Retype the extracted text from every entry below exactly as it appears, line by line. Leave the page images out of your answer.

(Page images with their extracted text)
============

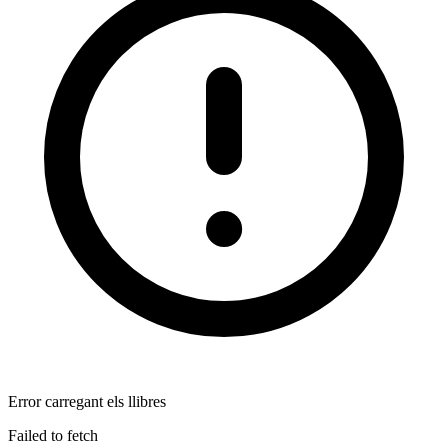
Error carregant els llibres
Failed to fetch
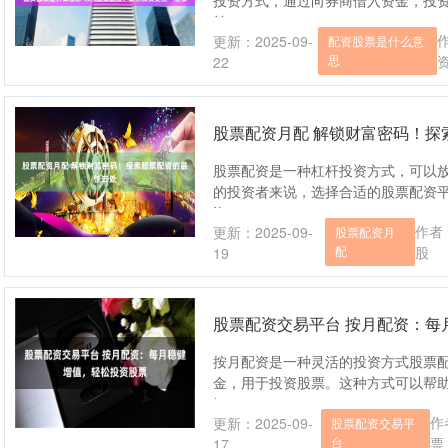
投资方式，通过向券商借入资金，投
益。....
更新：2025-09-
配资股票是什么意
思
22
股票配资月配 解锁财富密码！探
股票配资是一种杠杆投资方式，可以
的投资者来说，选择合适的股票配资平
资....
作者
更新：2025-09-
股票配资月
配
股
19
股票配资交易平台 按月配资：每
按月配资是一种灵活的投资方式股票
金，用于投资股票。这种方式可以帮
*....
作
更新：2025-09-
股票配资交易平
台
票
17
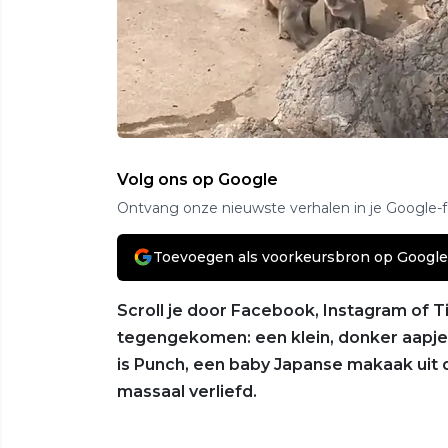
Volg ons op Google
Ontvang onze nieuwste verhalen in je Google-
Toevoegen als voorkeursbron op Google
Scroll je door Facebook, Instagram of Ti
tegengekomen: een klein, donker aapje 
is Punch, een baby Japanse makaak uit de
massaal verliefd.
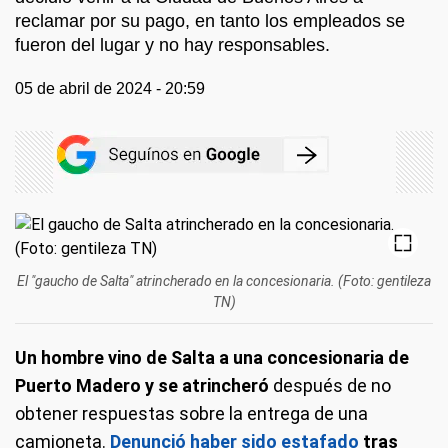
reclamar por su pago, en tanto los empleados se
fueron del lugar y no hay responsables.
05 de abril de 2024 - 20:59
El "gaucho de Salta" atrincherado en la concesionaria. (Foto: gentileza
TN)
Un hombre vino de Salta a una concesionaria de
Puerto Madero y se atrincheró
después de no
obtener respuestas sobre la entrega de una
camioneta.
Denunció haber sido estafado
tras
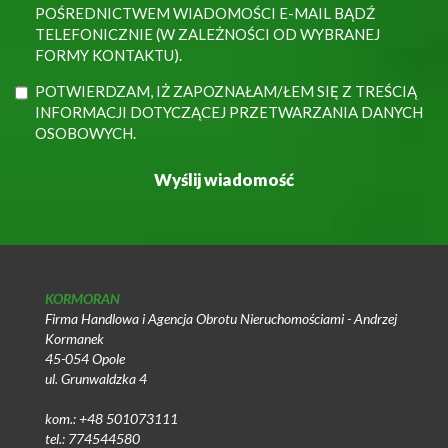
POŚREDNICTWEM WIADOMOŚCI E-MAIL BĄDŹ
TELEFONICZNIE (W ZALEŻNOŚCI OD WYBRANEJ
FORMY KONTAKTU).
POTWIERDZAM, IŻ ZAPOZNAŁAM/ŁEM SIĘ Z TREŚCIĄ
INFORMACJI DOTYCZĄCEJ PRZETWARZANIA DANYCH
OSOBOWYCH.
KORMORAN
Firma Handlowa i Agencja Obrotu Nieruchomościami - Andrzej
Kormanek
45-054 Opole
ul. Grunwaldzka 4
kom.: +48 501073111
tel.: 774544580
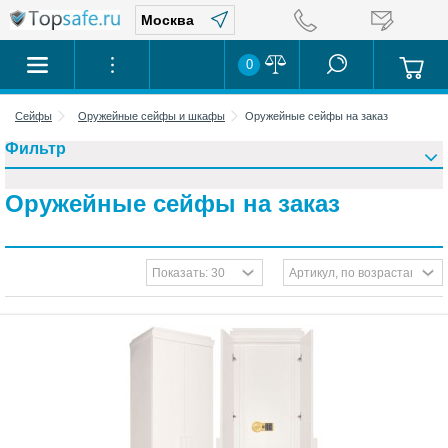
0
Сейфы
Оружейные сейфы и шкафы
Оружейные сейфы на заказ
Фильтр
Оружейные сейфы на заказ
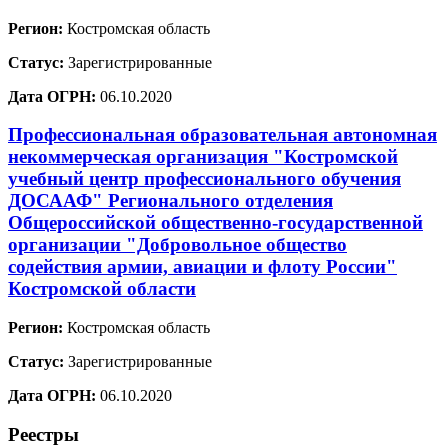
Регион:
Костромская область
Статус:
Зарегистрированные
Дата ОГРН:
06.10.2020
Профессиональная образовательная автономная
некоммерческая организация "Костромской
учебный центр профессионального обучения
ДОСААФ" Регионального отделения
Общероссийской общественно-государственной
организации "Добровольное общество
содействия армии, авиации и флоту России"
Костромской области
Регион:
Костромская область
Статус:
Зарегистрированные
Дата ОГРН:
06.10.2020
Реестры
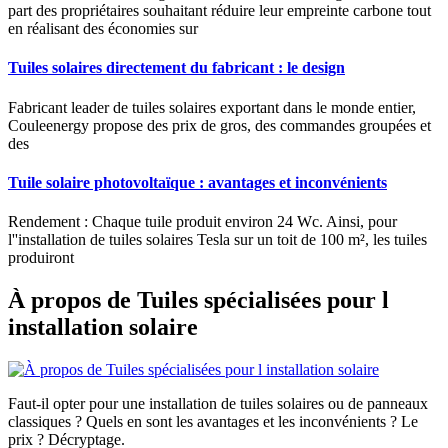
part des propriétaires souhaitant réduire leur empreinte carbone tout
en réalisant des économies sur
Tuiles solaires directement du fabricant : le design
Fabricant leader de tuiles solaires exportant dans le monde entier,
Couleenergy propose des prix de gros, des commandes groupées et
des
Tuile solaire photovoltaïque : avantages et inconvénients
Rendement : Chaque tuile produit environ 24 Wc. Ainsi, pour
l''installation de tuiles solaires Tesla sur un toit de 100 m², les tuiles
produiront
À propos de Tuiles spécialisées pour l
installation solaire
Faut-il opter pour une installation de tuiles solaires ou de panneaux
classiques ? Quels en sont les avantages et les inconvénients ? Le
prix ? Décryptage.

============

**WRITTEN SOLUTION**
Error carregant els llibres
Failed to fetch
投资方式，通过向券商借入资金，投
益。....
更新：2025-09-
配资股票是什么意
思
22
股票配资月配 解锁财富密码！探
股票配资是一种杠杆投资方式，可以
的投资者来说，选择合适的股票配资平
资....
作者
更新：2025-09-
股票配资月
配
股
19
股票配资交易平台 按月配资：每
按月配资是一种灵活的投资方式股票
金，用于投资股票。这种方式可以帮
*....
作
更新：2025-09-
股票配资交易平
台
票
17
Volg ons op Google
Ontvang onze nieuwste verhalen in je Google-
Toevoegen als voorkeursbron op Google
Scroll je door Facebook, Instagram of Ti
tegengekomen: een klein, donker aapje 
is Punch, een baby Japanse makaak uit de
massaal verliefd.
reclamar por su pago, en tanto los empleados se
fueron del lugar y no hay responsables.
05 de abril de 2024 - 20:59
El "gaucho de Salta" atrincherado en la concesionaria. (Foto: gentileza
TN)
Un hombre vino de Salta a una concesionaria de
Puerto Madero y se atrincheró
después de no
obtener respuestas sobre la entrega de una
camioneta.
Denunció haber sido estafado
tras
POŚREDNICTWEM WIADOMOŚCI E-MAIL BĄDŹ
TELEFONICZNIE (W ZALEŻNOŚCI OD WYBRANEJ
FORMY KONTAKTU).
POTWIERDZAM, IŻ ZAPOZNAŁAM/ŁEM SIĘ Z TREŚCIĄ
INFORMACJI DOTYCZĄCEJ PRZETWARZANIA DANYCH
OSOBOWYCH.
KORMORAN
Firma Handlowa i Agencja Obrotu Nieruchomościami - Andrzej
Kormanek
45-054 Opole
ul. Grunwaldzka 4
kom.: +48 501073111
tel.: 774544580
0
Сейфы
Оружейные сейфы и шкафы
Оружейные сейфы на заказ
Фильтр
Оружейные сейфы на заказ
Регион:
Костромская область
Статус:
Зарегистрированные
Дата ОГРН:
06.10.2020
Профессиональная образовательная автономная
некоммерческая организация "Костромской
учебный центр профессионального обучения
ДОСААФ" Регионального отделения
Общероссийской общественно-государственной
организации "Добровольное общество
содействия армии, авиации и флоту России"
Костромской области
Регион:
Костромская область
Статус:
Зарегистрированные
Дата ОГРН:
06.10.2020
Реестры
part des propriétaires souhaitant réduire leur empreinte carbone tout
en réalisant des économies sur
Tuiles solaires directement du fabricant : le design
Fabricant leader de tuiles solaires exportant dans le monde entier,
Couleenergy propose des prix de gros, des commandes groupées et
des
Tuile solaire photovoltaïque : avantages et inconvénients
Rendement : Chaque tuile produit environ 24 Wc. Ainsi, pour
l''installation de tuiles solaires Tesla sur un toit de 100 m², les tuiles
produiront
À propos de Tuiles spécialisées pour l
installation solaire
Faut-il opter pour une installation de tuiles solaires ou de panneaux
classiques ? Quels en sont les avantages et les inconvénients ? Le
prix ? Décryptage.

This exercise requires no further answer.